Le prime fasi della FP2 del Gran Premio di Imola 2025
Appena sventolata la bandiera verde, si è notato un rapido ingresso in pista di diversi piloti. Il primo a segnare un giro cronometrato è stato Pierre Gasly con mescola media. Subito dopo, Isack Hadjar si è aggiunto alla lista dei tempi, confermando come anche le nuove leve vogliano mettersi in mostra nella FP2 del Gran Premio di Imola 2025. Nonostante un avvio non brillante, Lewis Hamilton ha siglato un miglioramento personale, pur rimanendo in quinta posizione, segno che la sua Mercedes non è ancora al livello sperato.
Lando Norris si è distinto con un ottimo tempo al sesto minuto, già in grado di realizzare un best assoluto. La sua performance ha dato un’ulteriore prova della competitività della McLaren nella FP2 del Gran Premio di Imola 2025, supportata anche dal miglioramento successivo di Oscar Piastri.
Miglioramenti continui e strategie mescole
Con l’avanzare dei minuti, i team hanno variato le mescole. Carlos Sainz ha ottenuto un best assoluto con le medie, mentre Russell è stato il primo ad adottare le soft, segnando il miglior tempo della sessione al minuto 21. Questo cambio strategico ha influenzato anche altri piloti durante la FP2 del Gran Premio di Imola 2025, tra cui Norris e Leclerc, che con la gomma più morbida hanno messo a segno tempi personali importanti.
In particolare, Charles Leclerc ha mostrato grande consistenza, riuscendo a chiudere dietro a Verstappen. Anche Gasly e Piastri si sono avvicinati ai primi, sfruttando al massimo le soft per massimizzare la performance su giro secco nella FP2 del Gran Premio di Imola 2025. Tuttavia, Hamilton ha faticato ancora, risultando lento e dietro ai principali contendenti.
Long run e confronto tra compagni
Nella seconda parte della FP2 del Gran Premio di Imola 2025, l’attenzione si è spostata sui long run. Russell ha continuato con le soft, mentre Mercedes e Alpine hanno avviato un programma di simulazione gara.
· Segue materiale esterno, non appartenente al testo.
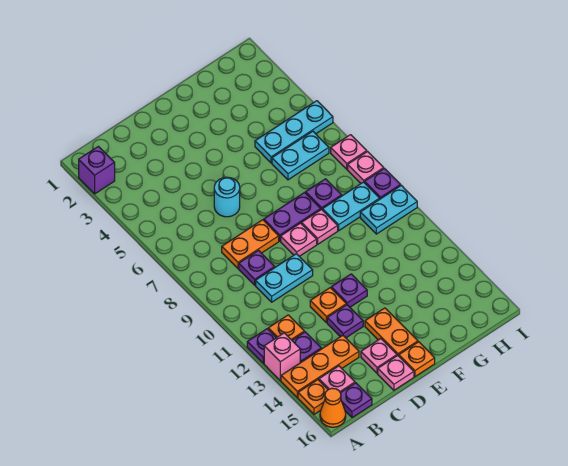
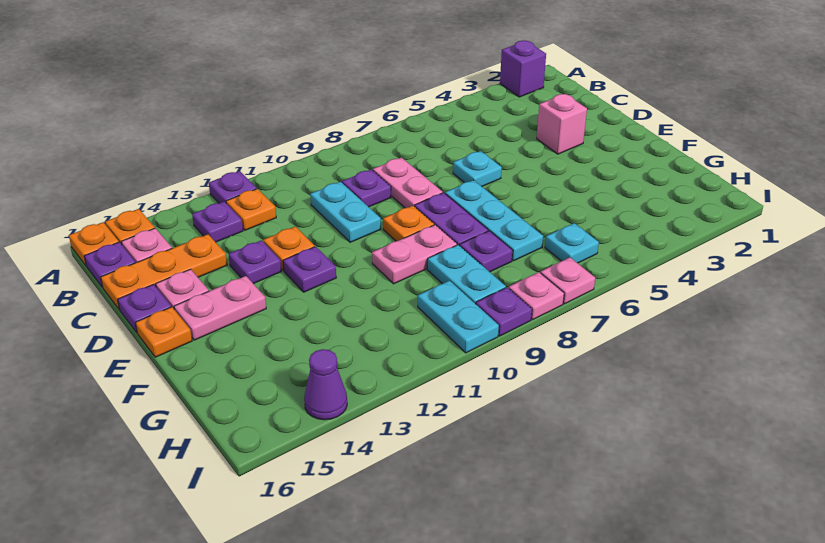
pink brick A13 level 1 -> pink brick D3 level 1
orange plate A14:C14 level 1 -> orange plate C14:C16 level 1
orange cone A16 level 1 -> orange plate A16 level 1
orange plate C8:D8 level 1 -> pink plate C8:D8 level 1
cyan round brick D6 level 1 -> cyan plate D6 level 1
pink plate D16 level 1 -> purple plate D16 level 1
pink plate E9 level 1 -> orange plate E9 level 1
orange plate E14:E15 level 1 -> pink plate E14:E15 level 1
pink plate F9 level 1 -> pink plate F9:F10 level 1
cyan plate G5:I5 level 1 -> cyan plate E7:G7 level 1
cyan plate G6:H6 level 1 -> cyan plate H6 level 1
none -> purple cone I14 level 1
Interessante è stato il confronto interno in McLaren, dove Norris ha mostrato un ritmo migliore rispetto a Piastri nei settori centrali e finali. Questo tipo di analisi è stato fondamentale per comprendere meglio i punti di forza delle vetture nella FP2 del Gran Premio di Imola 2025.
Hamilton ha continuato a soffrire rispetto a Leclerc, specialmente nel terzo settore, indicazione che potrebbe portare Mercedes a rivedere l’assetto per il giorno seguente. Alonso, invece, ha mostrato segnali positivi migliorandosi con gomma media, mentre Piastri ha continuato a ottenere tempi solidi ma ancora dietro le Williams, una delle sorprese della FP2 del Gran Premio di Imola 2025.
Conclusione movimentata della FP2 del Gran Premio di Imola 2025
La FP2 del Gran Premio di Imola 2025 si è conclusa in modo inaspettato con una bandiera gialla, poi rossa, causata dall’arresto di Isack Hadjar alla curva Tamburello. Un problema tecnico ha costretto il giovane pilota a fermarsi, interrompendo bruscamente la sessione a poco più di due minuti dalla fine. Nonostante questo, i team sono riusciti a raccogliere dati preziosi in vista delle qualifiche di sabato.
La FP2 del Gran Premio di Imola 2025 ha offerto dunque uno sguardo ricco e dettagliato sulla competitività dei team. McLaren e Ferrari sembrano le più pronte, seguite da una Mercedes che cerca ancora la giusta direzione. Con un campo così equilibrato, le qualifiche si preannunciano spettacolari.